INPUT DATA:
########################################
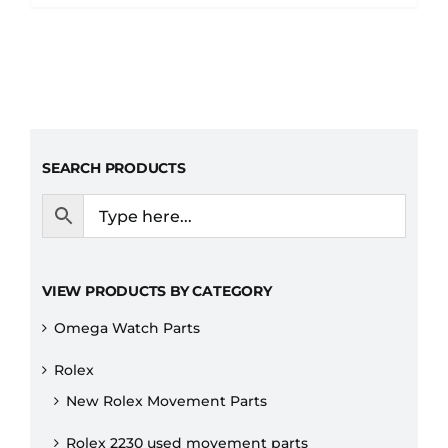
SEARCH PRODUCTS
VIEW PRODUCTS BY CATEGORY
Omega Watch Parts
Rolex
New Rolex Movement Parts
Rolex 2230 used movement parts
########################################
EXERCISE GOAL: Every record must be copied exactly, with images dropped from the result.

OUTPUT:
SEARCH PRODUCTS
VIEW PRODUCTS BY CATEGORY
Omega Watch Parts
Rolex
New Rolex Movement Parts
Rolex 2230 used movement parts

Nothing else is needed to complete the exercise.